4. Congress will no longer vote itself a pay raise. Congressional pay will rise by the lower of CPI or 3%.

5. Congress loses their current health care system and participates in the same health care system as the American people.

6. Congress must equally abide by all laws they impose on the American people.

7. All contracts with past and present Congressmen are void effective 1/1/12.

The American people did not make any contract with Congressmen. Congressmen made contracts for themselves. Serving in Congress is an honor, not a career. The Founding Fathers envisioned citizen legislators, so ours should serve their term(s), then go home and back to work.

The greatest welfare system in the country is that enjoyed by the Congress itself. The time has come to raise their taxes and to impose term limits upon their jobs – especially in view of the fact that they spend the greater part of their time working for nothing more than their own re-election.
Welcome to a new world order, congressional persons. Do join us all.

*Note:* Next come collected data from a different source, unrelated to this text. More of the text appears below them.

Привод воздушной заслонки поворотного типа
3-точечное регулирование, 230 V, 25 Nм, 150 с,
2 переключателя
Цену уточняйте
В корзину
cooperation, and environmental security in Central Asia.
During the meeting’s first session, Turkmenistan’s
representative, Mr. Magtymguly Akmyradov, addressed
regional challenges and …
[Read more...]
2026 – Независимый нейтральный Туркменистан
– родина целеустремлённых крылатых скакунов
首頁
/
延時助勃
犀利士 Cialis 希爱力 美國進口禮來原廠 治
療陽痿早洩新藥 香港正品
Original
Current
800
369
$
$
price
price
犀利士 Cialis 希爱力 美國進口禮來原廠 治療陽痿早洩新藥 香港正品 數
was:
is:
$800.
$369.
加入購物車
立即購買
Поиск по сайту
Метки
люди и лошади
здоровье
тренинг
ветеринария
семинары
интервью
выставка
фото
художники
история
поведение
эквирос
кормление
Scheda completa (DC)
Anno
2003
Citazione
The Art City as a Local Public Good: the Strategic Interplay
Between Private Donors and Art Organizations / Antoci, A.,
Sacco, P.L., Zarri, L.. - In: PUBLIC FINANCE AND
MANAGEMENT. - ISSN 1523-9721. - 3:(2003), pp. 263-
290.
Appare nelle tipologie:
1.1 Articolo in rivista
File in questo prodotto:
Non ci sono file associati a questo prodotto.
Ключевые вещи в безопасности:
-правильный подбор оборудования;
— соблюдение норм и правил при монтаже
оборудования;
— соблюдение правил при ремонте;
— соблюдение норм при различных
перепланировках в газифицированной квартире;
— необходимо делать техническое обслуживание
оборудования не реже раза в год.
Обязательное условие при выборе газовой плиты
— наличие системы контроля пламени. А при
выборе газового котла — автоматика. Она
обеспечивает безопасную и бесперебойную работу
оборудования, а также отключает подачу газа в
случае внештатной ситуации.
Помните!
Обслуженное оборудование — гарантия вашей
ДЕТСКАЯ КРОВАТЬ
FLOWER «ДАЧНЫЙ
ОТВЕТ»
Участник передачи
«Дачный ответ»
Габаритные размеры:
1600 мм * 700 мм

It would be lovely if this actually happened as I (and I’m sure many other Americans) feel that Congress is so out of touch with the American public – especially the middle class – and they have become a new breed of individuals – Homo Politicus – that some measure of reset is necessary.  I’m not some radical left-wing activist, nor am I a right-wing Tea Party supporter, I tend to be more middle-of-the-road…but I certainly feel that Congress no longer works for the American people…Congress works for the those who can enrich their lives…and that is not good for the rest of us.  Just my .02.